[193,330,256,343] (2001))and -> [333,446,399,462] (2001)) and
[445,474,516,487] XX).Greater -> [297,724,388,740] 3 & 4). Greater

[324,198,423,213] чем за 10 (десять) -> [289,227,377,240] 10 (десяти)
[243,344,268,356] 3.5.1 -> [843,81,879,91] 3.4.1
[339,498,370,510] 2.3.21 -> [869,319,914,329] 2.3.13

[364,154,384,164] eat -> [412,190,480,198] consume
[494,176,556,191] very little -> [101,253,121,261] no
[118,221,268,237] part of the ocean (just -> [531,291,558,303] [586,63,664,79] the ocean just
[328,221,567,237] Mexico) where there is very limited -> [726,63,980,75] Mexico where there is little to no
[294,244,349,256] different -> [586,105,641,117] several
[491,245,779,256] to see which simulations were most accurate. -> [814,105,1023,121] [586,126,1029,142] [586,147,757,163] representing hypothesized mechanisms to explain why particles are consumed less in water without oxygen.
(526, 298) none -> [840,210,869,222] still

--

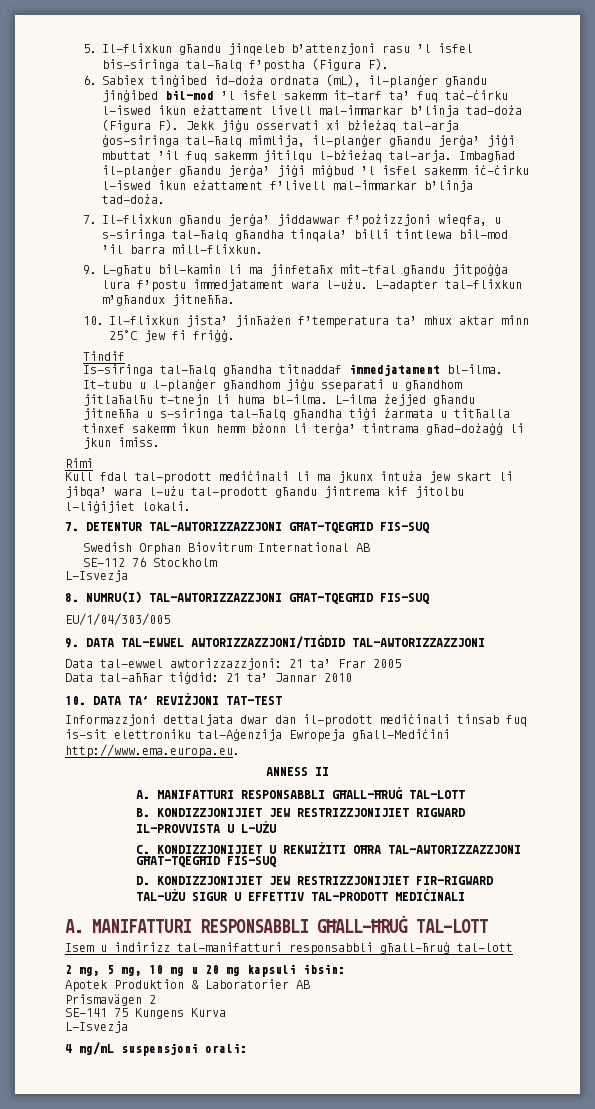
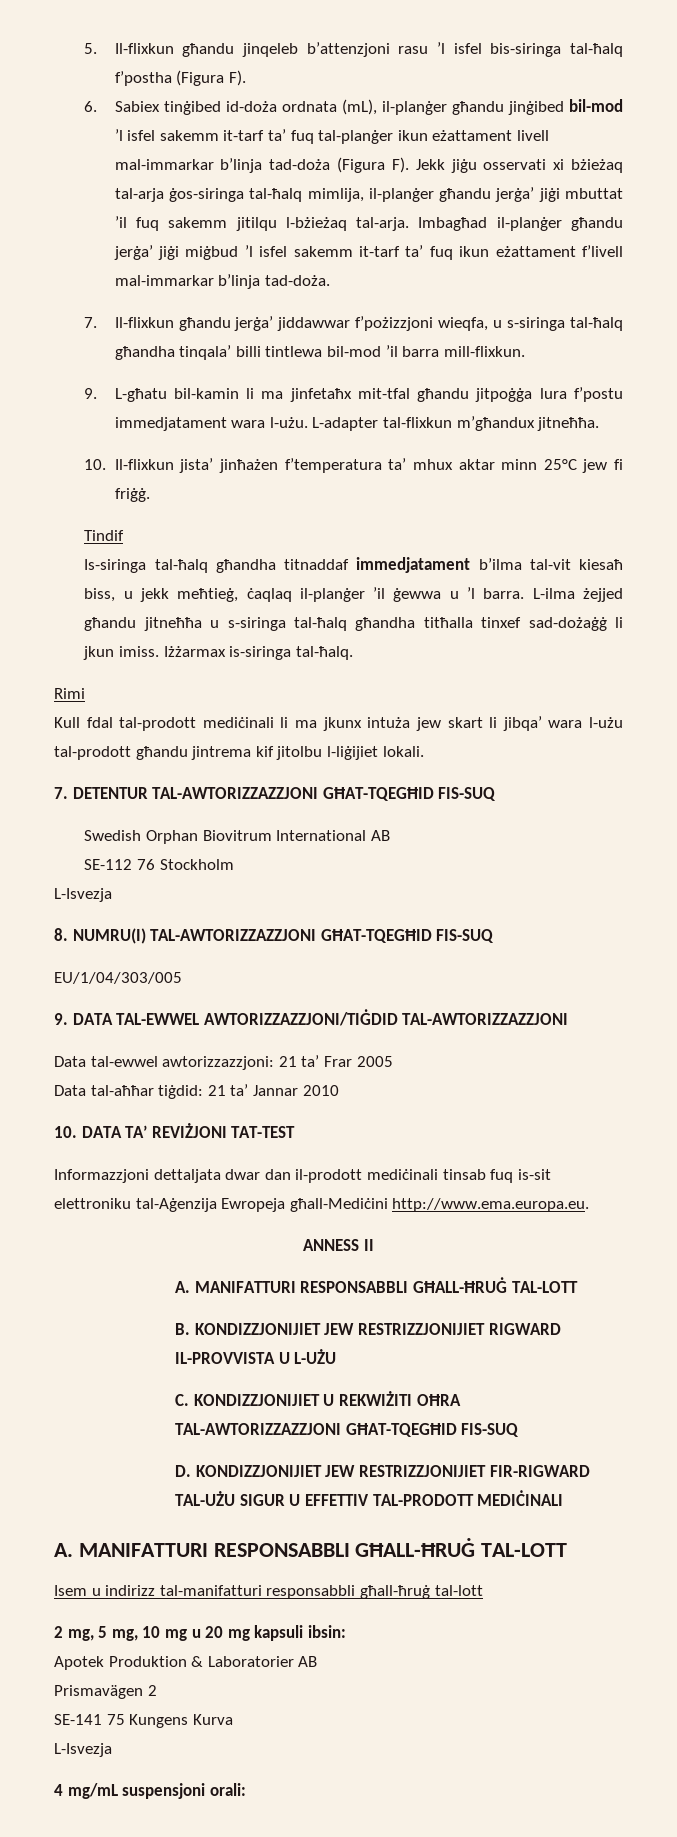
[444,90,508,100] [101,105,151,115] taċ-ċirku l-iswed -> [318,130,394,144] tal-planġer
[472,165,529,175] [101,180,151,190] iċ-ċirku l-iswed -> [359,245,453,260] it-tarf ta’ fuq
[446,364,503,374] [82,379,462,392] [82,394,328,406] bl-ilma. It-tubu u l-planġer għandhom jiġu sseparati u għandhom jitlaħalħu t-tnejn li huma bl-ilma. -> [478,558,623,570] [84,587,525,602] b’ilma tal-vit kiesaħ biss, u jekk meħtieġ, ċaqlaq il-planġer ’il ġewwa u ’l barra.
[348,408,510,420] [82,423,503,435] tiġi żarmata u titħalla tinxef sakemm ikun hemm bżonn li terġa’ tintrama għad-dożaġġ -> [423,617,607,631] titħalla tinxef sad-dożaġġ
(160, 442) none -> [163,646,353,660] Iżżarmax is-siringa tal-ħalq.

* * *

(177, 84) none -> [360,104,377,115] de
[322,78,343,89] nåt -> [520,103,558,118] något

# Instruction
Set down, exactly as they stand above, the lines starting with the line with "[324,198,423,213] чем за" and going on through the line with "[294,244,349,256] different ->", and no others.

# Written reply
[324,198,423,213] чем за 10 (десять) -> [289,227,377,240] 10 (десяти)
[243,344,268,356] 3.5.1 -> [843,81,879,91] 3.4.1
[339,498,370,510] 2.3.21 -> [869,319,914,329] 2.3.13

[364,154,384,164] eat -> [412,190,480,198] consume
[494,176,556,191] very little -> [101,253,121,261] no
[118,221,268,237] part of the ocean (just -> [531,291,558,303] [586,63,664,79] the ocean just
[328,221,567,237] Mexico) where there is very limited -> [726,63,980,75] Mexico where there is little to no
[294,244,349,256] different -> [586,105,641,117] several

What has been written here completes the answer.